An actor’s character actor (1911-2003)

That old superstition about famous people’s deaths occurring in threes just won’t die. In the space of one week, we had veteran newsman David Brinkley, followed by the actors Gregory Peck and Hume Cronyn.

Canadian-born Cronyn was not exactly the screen legend that Peck was, but in many ways he had the more impressive career. He was an actor in the most serious sense of the word and had a long and distinguished career on the stage. His work on Broadway and other theaters would be enough to make him notable, but his film career was also prolific and accomplished. He was never the leading man, as Peck was. Still, he and his wife Jessica Tandy had jointly flourishing movie careers in the 1980s. The peak of their commercial success was probably Ron Howard’s Cocoon, in which Cronyn and Tandy were part of an ensemble cast of distinguished oldsters (the others were Don Ameche, Wilford Brimley, Jack Gilford, Maureen Stapleton, Gwen Verdon and Herta Ware) who discover eternal youth in a Spielberg-like sci-fi fantasy. They did similar turns in Cocoon’s sequel and in *batteries not included.

But if audiences mainly remember them for those roles, they should know that they were only the tip of the iceberg for Cronyn, whose film career spanned from 1943 (working with Alfred Hitchcock) to 2000. Classics in which he performed included Shadow of a Doubt, Lifeboat, Ziegfeld Follies, The Postman Always Rings Twice, Sunrise at Campobello, Cleopatra (with Elizabeth Taylor and Richard Burton), and The Parallax view. To this day, one of the few scenes I recall from Alan Pakula’s 1981 high-finance thriller Rollover is the scene where Cronyn, as a cunning banker, blows his brains out.
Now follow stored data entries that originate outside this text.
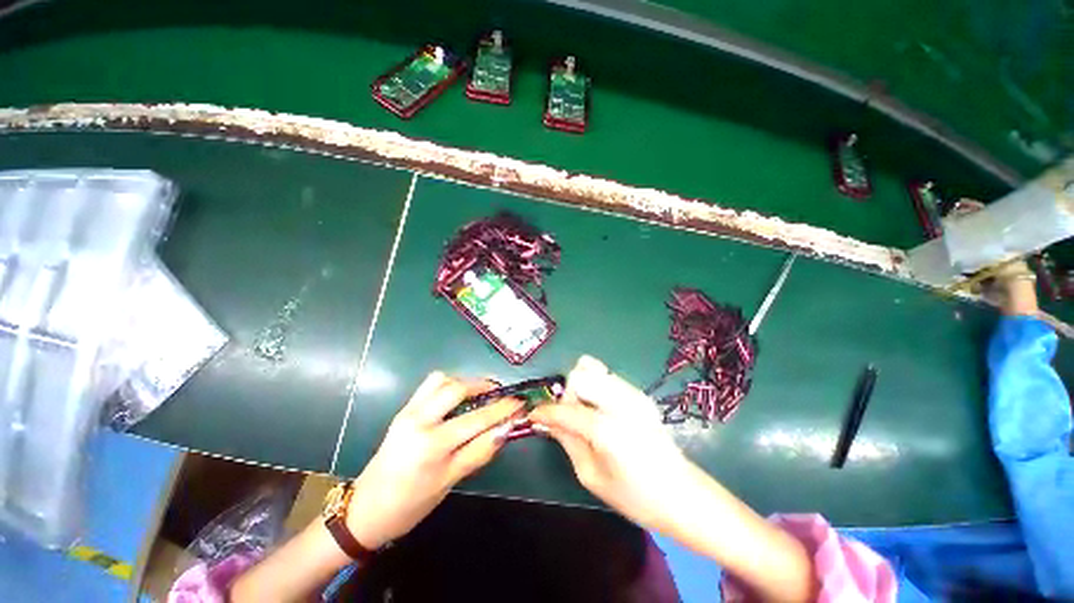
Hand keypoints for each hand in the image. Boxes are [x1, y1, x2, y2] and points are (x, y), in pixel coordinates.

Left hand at [346, 372, 522, 548]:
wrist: (365, 510)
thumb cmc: (410, 505)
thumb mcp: (450, 481)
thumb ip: (480, 451)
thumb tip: (506, 430)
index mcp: (432, 445)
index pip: (477, 419)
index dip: (502, 408)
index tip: (520, 401)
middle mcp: (419, 420)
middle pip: (459, 389)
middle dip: (484, 386)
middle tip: (500, 394)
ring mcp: (408, 412)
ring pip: (442, 380)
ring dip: (466, 382)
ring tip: (480, 393)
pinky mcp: (403, 410)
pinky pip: (429, 385)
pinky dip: (448, 384)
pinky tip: (457, 397)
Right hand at [529, 356, 694, 530]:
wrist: (682, 494)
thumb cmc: (635, 496)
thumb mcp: (591, 476)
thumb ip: (567, 441)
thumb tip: (546, 421)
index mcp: (607, 429)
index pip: (565, 409)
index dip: (545, 411)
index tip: (534, 415)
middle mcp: (620, 402)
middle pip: (581, 374)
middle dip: (568, 392)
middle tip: (568, 416)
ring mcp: (633, 394)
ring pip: (594, 369)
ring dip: (581, 386)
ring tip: (584, 411)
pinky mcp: (640, 394)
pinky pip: (608, 377)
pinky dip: (595, 386)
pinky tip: (599, 409)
In his later years, Cronyn made appearances in everything from Honky Tonk Freeway to The World According to Garp to Brewster’s Millions to The Pelican Brief—making him, if nothing else, a major aid to people playing “six degress of Kevin Bacon.”

Cronyn and Tandy were also fixtures on the small screen. They starred in a series on NBC in the 1950s called The Marriage. But more memorable were their numerous stage successes that they brought to television. These included The Moon and Sixpence, A Doll’s House, Juno and the Paycock, and The Gin Game. Of these, the one I will remember most sentimentally is the Hallmark presentation of Foxfire, which was screened around Christmastime in 1987. Hallmark TV movies tend to be like Hallmark cards: shamelessly sentimental but you can’t help but get a lump in your throat anyway. Foxfire, adapted by Susan Cooper from the play she created with Cronyn and directed by Jud Taylor, fit this mode perfectly. But the lumps in the throat were totally earned by this simple story of an old woman in the Appalachians confronting widowhood and old age. The potentially maudlin material soared thanks to an amazing performance by Tandy, who never seemed to be bound by age or gravity. Cronyn played the ghost of her husband, and even John Denver was just right as their son. For those of us who never got to see Cronyn and Tandy on the stage, this gave us a record of the magic they could work together. Cronyn, Tandy and Cooper performed a similar trick in 1993’s To Dance with the White Dog, this time with Cronyn as the widowed spouse, but it wasn’t quite as effective as Foxfire’s simplicity and beauty.

Perhaps Cronyn’s greatest feat as an actor was being married to another actor for 52 years. This feat is even more impressive when you consider that Tandy was not his first wife. Nor was she his last.

When one thinks of all the roles created by Hume Cronyn that dealt with old age, death and dying, it seems that few individuals would have been better equipped to enter immortality than he. Certainly, his body of work will have no trouble surviving his physical demise. Good night, sir.